Lundi 13 décembre
(Avertissement, je spoile violemment la saison 9 de Doctor Who. Mais tu peux comprendre sans rien connaître à Doctor Who. Voilà, je pense que tu es suffisamment averti. On y va.)
Je pourrais me la péter et dire que mon émotion la plus forte face à une œuvre de fiction ces dix dernières années a été ma rencontre avec les mots d’une autrice. Ou un accord, un lied, un travelling à couper le souffle.
Mais non. Mon émotion la plus forte a été la mort de Clara dans Doctor Who. Et son refus. Pour ceux qui ne connaissent pas Doctor Who ou qui s’en foutent, lorsque son amie Clara meurt, le Docteur parvient à figer le temps une fraction de secondes avant l’instant fatal. Clara est sauvée, mais son cœur ne bat plus. Elle est littéralement suspendue entre deux battements de cœur. L’avant-dernier et le dernier.
Parce que j’aime me raconter des histoires, je me disais que ces dernières semaines, c’est à ça que ressemblait ma vie professionnelle. Sans jamais connaître précisément la date de ce remplacement. Je bossais avec bonheur, figé entre un faux départ et le vrai.

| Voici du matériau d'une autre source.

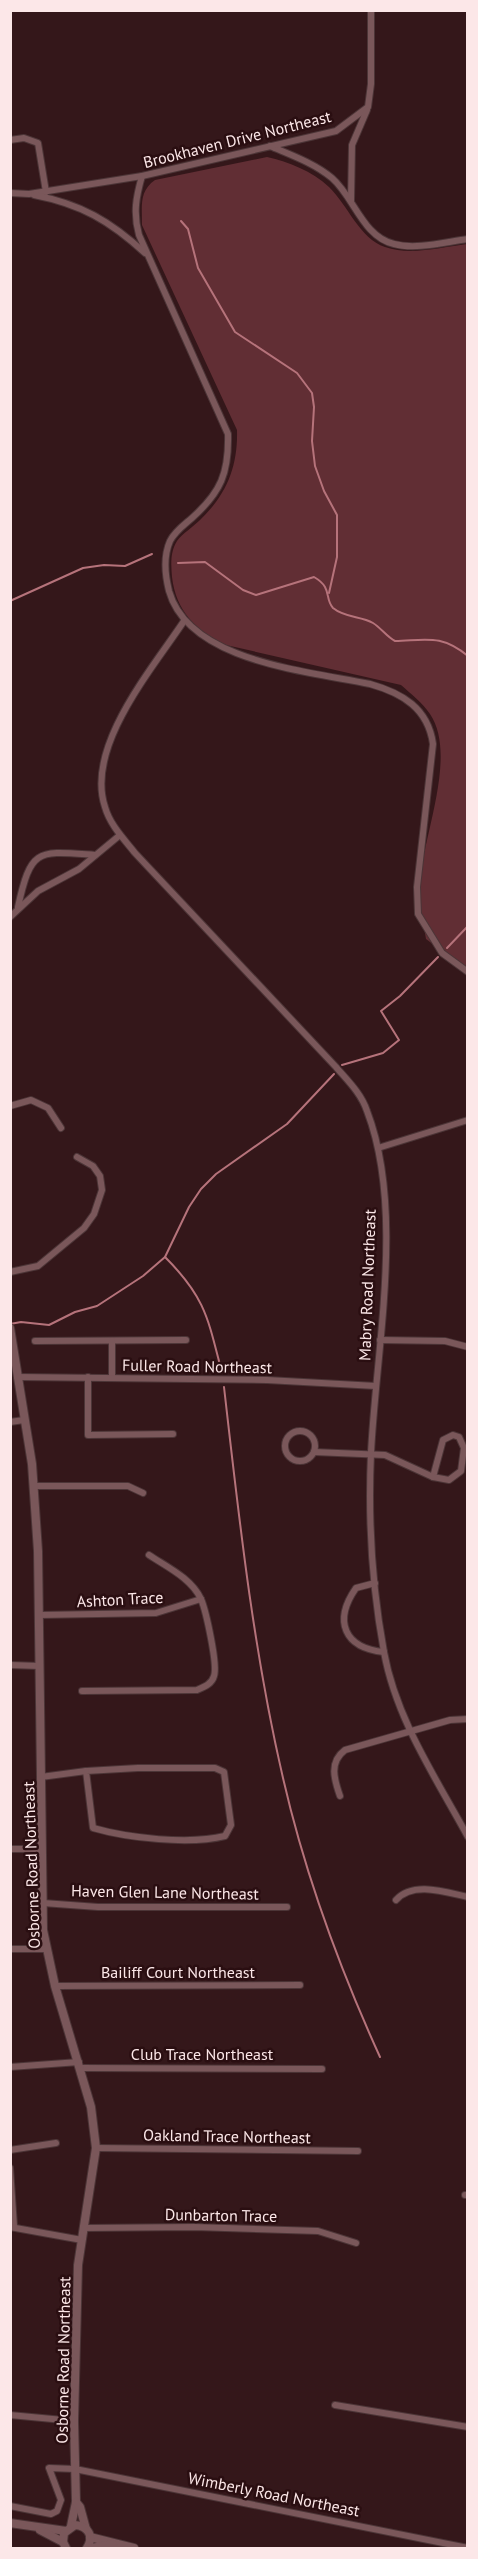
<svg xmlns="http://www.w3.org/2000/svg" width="478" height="2559" viewBox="0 0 478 2559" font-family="'PT Sans',sans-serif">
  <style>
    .green { fill: #612e34 }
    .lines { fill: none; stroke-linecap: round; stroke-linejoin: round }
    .stream { stroke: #b6737b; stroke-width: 2 }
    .minor-casing { stroke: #4c3537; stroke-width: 8 }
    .tertiary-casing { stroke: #4c3537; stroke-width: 10 }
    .minor { stroke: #7a575a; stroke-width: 6 }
    .tertiary { stroke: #7a575a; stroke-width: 8 }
    .labels { text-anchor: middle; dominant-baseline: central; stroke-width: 5; stroke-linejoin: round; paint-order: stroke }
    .street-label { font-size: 16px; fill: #fce7e8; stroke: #2a0e11 }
  </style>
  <rect width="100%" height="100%" fill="#34171a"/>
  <path class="green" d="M 267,157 C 289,162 312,171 329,187 C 347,204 360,239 385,247 C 410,256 442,247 467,244 L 467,970 L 426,939 C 424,926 419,912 419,898 C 417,847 460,759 430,714 C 422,702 411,694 401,685 L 226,645 C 196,631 176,611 172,577 C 171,565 170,552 177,541 C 182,534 194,526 200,520 C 227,494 238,466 237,430 L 142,225 C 142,206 139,191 155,180 Z"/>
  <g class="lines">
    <g class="stream">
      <path d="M 181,221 L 188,229 L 198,268 L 235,332 L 297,373 L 312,393 L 314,407 L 312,441 L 315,466 L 324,491 L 337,515 L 337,557 L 329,593"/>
      <path d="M 178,563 L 205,562 L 243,590 L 256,595 L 314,577 C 333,588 324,598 333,608 C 345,618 361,616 373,623 C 381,628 387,637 395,641 C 427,640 441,634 468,656"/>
      <path d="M 10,601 L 83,568 L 104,565 L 125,566 L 152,554"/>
      <path d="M 447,948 L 468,926"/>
      <path d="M 342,1065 L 383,1053 L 399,1040 L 381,1011 L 400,996 L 438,957"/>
      <path d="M 165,1257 C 206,1298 208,1319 222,1373"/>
      <path d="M 10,1324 L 21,1322 L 49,1325 L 75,1312 L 97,1306 L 143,1276 L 165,1257 L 189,1207 L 201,1189 L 216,1174 L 287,1124 L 334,1074"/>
      <path d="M 224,1387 C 239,1518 253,1649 283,1778 C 305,1874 339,1967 380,2057"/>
    </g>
    <defs>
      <g id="minor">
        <path d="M 10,140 L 24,138 L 38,143 L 46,192"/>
        <path d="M 270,146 C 291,155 314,163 332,178 C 354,197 363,237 394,244 C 416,250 445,242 468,239"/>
        <path d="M 142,176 C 136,197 133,213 139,235 L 228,434 C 229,473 221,492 192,518 C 184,525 175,531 170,541 C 163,557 165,575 169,591 C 189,662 308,671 370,684 C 402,693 428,708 433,744 L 417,887 L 418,914 L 442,953 L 468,972"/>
        <path d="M 10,193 L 29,194 L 142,176 L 336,131 L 368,107 L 371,84 L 371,10"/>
        <path d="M 34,195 C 81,204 110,221 145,253"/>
        <path d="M 351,201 L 352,145 L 367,110"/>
        <path d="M 184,621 C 152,669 85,747 105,807 C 110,825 124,839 135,853 L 336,1067 C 347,1080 361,1093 367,1111 C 405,1210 376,1349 371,1453 C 368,1519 372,1587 384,1652 C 396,1719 436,1778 468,1837"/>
        <path d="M 18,907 C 31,847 38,851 95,855"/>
        <path d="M 10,917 L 38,891 L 79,869 L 120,835"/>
        <path d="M 10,1106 L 31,1100 L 48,1108 L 61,1128"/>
        <path d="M 378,1148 L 468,1120"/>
        <path d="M 10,1272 L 38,1266 L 84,1228 L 94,1214 L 102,1190 L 100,1176 L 93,1166 L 77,1157"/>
        <path d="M 380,1340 L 445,1341 L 468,1347"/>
        <path d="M 35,1341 L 186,1340"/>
        <path d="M 112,1341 L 112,1377"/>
        <path d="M 17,1377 L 267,1380 L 376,1386"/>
        <path d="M 88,1377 L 88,1435 L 173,1434"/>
        <path d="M 10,1422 L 24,1420"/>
        <circle cx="300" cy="1446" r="15"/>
        <path d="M 453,1435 L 459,1437 L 464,1448 L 461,1471 L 449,1480 L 433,1477 L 443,1440 Z"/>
        <path d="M 314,1452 L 385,1455 L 433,1477"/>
        <path d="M 34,1486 L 128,1486 L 143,1493"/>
        <path d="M 375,1583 L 356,1588 C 333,1621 344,1648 384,1652"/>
        <path d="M 39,1615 L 156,1613 L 201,1599"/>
        <path d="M 10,1665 L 40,1666"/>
        <path d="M 82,1691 L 197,1690 C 204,1687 212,1684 214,1676 C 218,1665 206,1611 201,1599 C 191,1578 167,1567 149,1555"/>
        <path d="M 138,1768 L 215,1768 L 224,1772 L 231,1825 L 225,1836 C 189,1845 128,1838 93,1828 L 86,1771 Z"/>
        <path d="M 41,1777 L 86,1771"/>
        <path d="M 340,1796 C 334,1779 329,1762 345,1750 L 450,1720 L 468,1719"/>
        <path d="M 10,1849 L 41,1849"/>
        <path d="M 396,1900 C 413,1881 445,1892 468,1897"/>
        <path d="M 43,1903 L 98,1907 L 287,1907"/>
        <path d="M 10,1949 L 47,1949"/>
        <path d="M 55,1986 L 300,1985"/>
        <path d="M 10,2067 L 79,2062"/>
        <path d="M 81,2068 L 322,2069"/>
        <path d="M 96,2148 L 358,2151"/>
        <path d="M 10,2150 L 56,2143"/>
        <path d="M 10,2168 L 14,2226"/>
        <path d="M 465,2195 L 468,2195"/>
        <path d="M 10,2227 L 82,2240"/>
        <path d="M 83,2228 L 194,2227 L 318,2231 L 356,2243"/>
        <path d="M 335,2405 L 468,2427"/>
        <path d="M 10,2415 L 74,2421"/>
        <path d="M 10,2506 L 51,2514 L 57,2511 L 61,2500 L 49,2468 L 75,2469 L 468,2548"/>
      </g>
      <g id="tertiary">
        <path d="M 10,1328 L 32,1464 L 38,1551 L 43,1930 L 55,1986 L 91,2107 L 96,2148 L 78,2265 L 74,2421 L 76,2502 L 71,2526"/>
        <path d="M 76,2502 L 80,2507 L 86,2529"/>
        <path d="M 10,2523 L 66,2531"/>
        <path d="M 40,2530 L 63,2542"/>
        <path d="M 90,2537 L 134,2548"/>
        <path d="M 66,2548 L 63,2542 L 64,2533 L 75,2525 C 89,2526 94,2537 87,2548"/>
        <path d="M 92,2548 L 113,2544"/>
      </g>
    </defs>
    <use href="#minor" class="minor-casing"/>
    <use href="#tertiary" class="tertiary-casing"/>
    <use href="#minor" class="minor"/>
    <use href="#tertiary" class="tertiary"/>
  </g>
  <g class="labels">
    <g class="street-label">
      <text transform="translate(237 139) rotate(-14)">Brookhaven Drive Northeast</text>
      <text transform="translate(367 1285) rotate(-88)">Mabry Road Northeast</text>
      <text transform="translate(197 1366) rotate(1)">Fuller Road Northeast</text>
      <text transform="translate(120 1599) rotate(-3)">Ashton Trace</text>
      <text transform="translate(31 1865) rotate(-92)">Osborne Road Northeast</text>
      <text transform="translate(165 1892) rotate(1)">Haven Glen Lane Northeast</text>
      <text x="178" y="1972">Bailiff Court Northeast</text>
      <text x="202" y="2054">Club Trace Northeast</text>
      <text transform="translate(227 2136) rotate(1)">Oakland Trace Northeast</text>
      <text transform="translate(221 2215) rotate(1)">Dunbarton Trace</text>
      <text transform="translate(63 2360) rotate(-89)">Osborne Road Northeast</text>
      <text transform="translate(274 2494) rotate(11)">Wimberly Road Northeast</text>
    </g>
  </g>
  <rect width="478" height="2559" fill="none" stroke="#fce7e8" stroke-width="24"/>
</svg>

Et puis ce matin, j’arrive très tôt au bahut. Je suis parti à 7h10 parce que je roule sur une roue de secours, que je vais tenter d’aller faire changer dans la journée. À cette heure-là, il y a encore deux-trois place sur le petit parking. Et déjà quelques élèves qui arrivent. Certains viennent de loin, histoire d’options, je crois. Ils révisent sur les tables du hall, jouent du piano, plus rarement. On est silencieux, le matin.
Même le bonjour que je lance à F., à la loge est un peu en sourdine. Elle me sourit, brillant, derrière le masque, tandis que je photocopie les évaluations des secondes. Après pas mal de temps à patouiller, je maîtrise enfin la fonction d’imprimer directement en pdf, et ça, c’est un peu la classe, il faut le reconnaître.
Comme d’habitude, la grosse cafetière de diner (l’épisode de Doctor Who commence et se termine dans un diner) trop usée embaume les lieux. Il y a une tension qui monte avec l’odeur. Pas désagréable. Le trac d’entrée en scène. Qu’on conjure en discutant avec les collègues, arrivés petit à petit. Les bonjours, l’excuse à A., que j’ai plantée samedi (c’est avec elle que je devais dîner quand mon pneu a crevé), les échanges avec J-C. sur le texte qu’il va faire lire avec ses Term. Je me retourne sur le fauteuil. C’est flou, je ne sais plus trop qui me présente la personne qui se tient devant moi.
“Tu es là ? Parce que c’est E., que tu remplaçais. Elle est revenue.”
Dans Doctor Who, les oreilles de Clara bourdonnent, parce que son cœur ne bat plus et que c’est un son que tous les humains se sont entraînés à ne plus entendre depuis leur naissance. Son absence est étrange.
“Ah d’accord. Je vois.”
Je dois avoir un sourire infect de suffisance, parce que je tente d’afficher une contenance. Ma tronche ferait sans doute à ce moment-là une usine à memes. Heureusement, une partie de mon cerveau a pris le relai et, en pilote automatique, répond aux questions, informe E. de l’essentiel, parce que dix minutes, c’est bref. J’ai par automatisme gardé à la main le livre que je rangeais quand E. et arrivée. Il est enveloppée dans une pochette en tissu. C’est Laszlo qui me l’a cousue quand j’ai dit une première fois au revoir aux secondes.
Quelques minutes. Des masses d’informations. En effet, il y a eu un léger souci de communication. Et désormais E. va prendre ses classes et moi, demain, je recevrai quelques parents d’élèves. C’est décidé comme ça. J’acquiesce impassible, je ne dis jamais ce qu’il faut comme il faut quand il faut.
Il est 8h25. Tout le monde est au travail au lycée Gallia. Et j’ai l’impression, déjà, de ne plus faire partie du grand corps. Mon cœur s’est remis à battre. Mais, contrairement à Clara, d’autres pulsations suivent. Celles qui me permettront de déposer la voiture au garage.
Nous sommes deux heures plus tard et j’écris. Dans ma tête, c’est encore une grande explosion silencieuse. Même si c’est, je n’en doute pas un instant, le quotidien de milliers de profs remplaçants.
Et si je consigne ça dès maintenant, ce n’est pas pour me plaindre, dénoncer, ou faire un deuil. De deuil il n’y a pas.
C’est sans doute pour conclure, comme dans cet épisode de Docteur Who de la saison 9. Lorsque Clara dit : “Les souvenirs deviennent des histoires quand on les oublie.”